§ Work to be completed: The lines to retype are the one with "Nastavení reklam" and all that follow it to the end of the entries below; copy them exactly and nothing else.

□ □ □ □

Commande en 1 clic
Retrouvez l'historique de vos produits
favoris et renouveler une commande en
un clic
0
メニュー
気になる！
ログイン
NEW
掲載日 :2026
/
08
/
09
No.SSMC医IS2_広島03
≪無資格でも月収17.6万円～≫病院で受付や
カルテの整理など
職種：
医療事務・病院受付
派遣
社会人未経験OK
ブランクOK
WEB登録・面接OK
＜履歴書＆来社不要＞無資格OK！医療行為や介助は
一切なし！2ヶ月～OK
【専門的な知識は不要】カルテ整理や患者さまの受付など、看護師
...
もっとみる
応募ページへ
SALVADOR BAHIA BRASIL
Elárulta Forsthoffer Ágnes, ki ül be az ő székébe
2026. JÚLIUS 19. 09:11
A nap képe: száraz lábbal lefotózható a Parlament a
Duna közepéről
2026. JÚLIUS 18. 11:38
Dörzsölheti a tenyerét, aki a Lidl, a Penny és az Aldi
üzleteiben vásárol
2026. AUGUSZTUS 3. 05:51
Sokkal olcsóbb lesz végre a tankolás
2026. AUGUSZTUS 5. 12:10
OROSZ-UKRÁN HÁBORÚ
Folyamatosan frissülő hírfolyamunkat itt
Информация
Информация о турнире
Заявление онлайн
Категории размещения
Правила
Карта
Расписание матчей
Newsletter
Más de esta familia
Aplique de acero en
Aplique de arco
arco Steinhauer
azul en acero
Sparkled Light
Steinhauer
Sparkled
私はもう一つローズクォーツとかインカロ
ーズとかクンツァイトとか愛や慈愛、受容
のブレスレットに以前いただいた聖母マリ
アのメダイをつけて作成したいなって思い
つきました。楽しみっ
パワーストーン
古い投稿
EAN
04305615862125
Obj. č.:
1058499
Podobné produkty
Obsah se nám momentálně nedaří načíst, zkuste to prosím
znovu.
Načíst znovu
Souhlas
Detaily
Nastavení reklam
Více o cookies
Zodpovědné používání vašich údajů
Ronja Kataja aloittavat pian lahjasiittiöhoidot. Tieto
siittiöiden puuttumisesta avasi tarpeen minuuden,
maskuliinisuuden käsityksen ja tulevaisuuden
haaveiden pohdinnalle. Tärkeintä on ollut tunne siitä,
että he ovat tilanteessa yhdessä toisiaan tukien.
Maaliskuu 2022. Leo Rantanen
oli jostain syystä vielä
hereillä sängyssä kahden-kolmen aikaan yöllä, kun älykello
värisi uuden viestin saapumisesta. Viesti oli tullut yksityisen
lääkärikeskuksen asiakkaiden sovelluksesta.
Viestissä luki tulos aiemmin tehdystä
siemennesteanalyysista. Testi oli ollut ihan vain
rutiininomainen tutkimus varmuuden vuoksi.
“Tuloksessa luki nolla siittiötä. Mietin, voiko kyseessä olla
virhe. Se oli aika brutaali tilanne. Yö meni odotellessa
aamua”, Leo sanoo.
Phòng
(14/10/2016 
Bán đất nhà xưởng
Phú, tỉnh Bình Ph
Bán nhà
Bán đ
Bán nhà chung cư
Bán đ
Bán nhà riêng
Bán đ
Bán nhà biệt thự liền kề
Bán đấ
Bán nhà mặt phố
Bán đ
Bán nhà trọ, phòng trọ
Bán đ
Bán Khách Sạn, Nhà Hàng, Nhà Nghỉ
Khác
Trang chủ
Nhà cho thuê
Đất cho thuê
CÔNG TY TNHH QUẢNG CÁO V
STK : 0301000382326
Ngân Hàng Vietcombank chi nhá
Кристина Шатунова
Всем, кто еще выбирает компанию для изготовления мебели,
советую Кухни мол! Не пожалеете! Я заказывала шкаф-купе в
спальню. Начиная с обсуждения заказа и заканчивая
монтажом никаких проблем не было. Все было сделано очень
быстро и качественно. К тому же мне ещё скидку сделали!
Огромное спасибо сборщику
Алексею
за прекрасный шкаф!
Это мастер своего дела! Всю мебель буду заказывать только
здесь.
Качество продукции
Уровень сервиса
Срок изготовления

□ □ □ □

§ Exercise output:
Nastavení reklam
Více o cookies
Zodpovědné používání vašich údajů
Ronja Kataja aloittavat pian lahjasiittiöhoidot. Tieto
siittiöiden puuttumisesta avasi tarpeen minuuden,
maskuliinisuuden käsityksen ja tulevaisuuden
haaveiden pohdinnalle. Tärkeintä on ollut tunne siitä,
että he ovat tilanteessa yhdessä toisiaan tukien.
Maaliskuu 2022. Leo Rantanen
oli jostain syystä vielä
hereillä sängyssä kahden-kolmen aikaan yöllä, kun älykello
värisi uuden viestin saapumisesta. Viesti oli tullut yksityisen
lääkärikeskuksen asiakkaiden sovelluksesta.
Viestissä luki tulos aiemmin tehdystä
siemennesteanalyysista. Testi oli ollut ihan vain
rutiininomainen tutkimus varmuuden vuoksi.
“Tuloksessa luki nolla siittiötä. Mietin, voiko kyseessä olla
virhe. Se oli aika brutaali tilanne. Yö meni odotellessa
aamua”, Leo sanoo.
Phòng
(14/10/2016 
Bán đất nhà xưởng
Phú, tỉnh Bình Ph
Bán nhà
Bán đ
Bán nhà chung cư
Bán đ
Bán nhà riêng
Bán đ
Bán nhà biệt thự liền kề
Bán đấ
Bán nhà mặt phố
Bán đ
Bán nhà trọ, phòng trọ
Bán đ
Bán Khách Sạn, Nhà Hàng, Nhà Nghỉ
Khác
Trang chủ
Nhà cho thuê
Đất cho thuê
CÔNG TY TNHH QUẢNG CÁO V
STK : 0301000382326
Ngân Hàng Vietcombank chi nhá
Кристина Шатунова
Всем, кто еще выбирает компанию для изготовления мебели,
советую Кухни мол! Не пожалеете! Я заказывала шкаф-купе в
спальню. Начиная с обсуждения заказа и заканчивая
монтажом никаких проблем не было. Все было сделано очень
быстро и качественно. К тому же мне ещё скидку сделали!
Огромное спасибо сборщику
Алексею
за прекрасный шкаф!
Это мастер своего дела! Всю мебель буду заказывать только
здесь.
Качество продукции
Уровень сервиса
Срок изготовления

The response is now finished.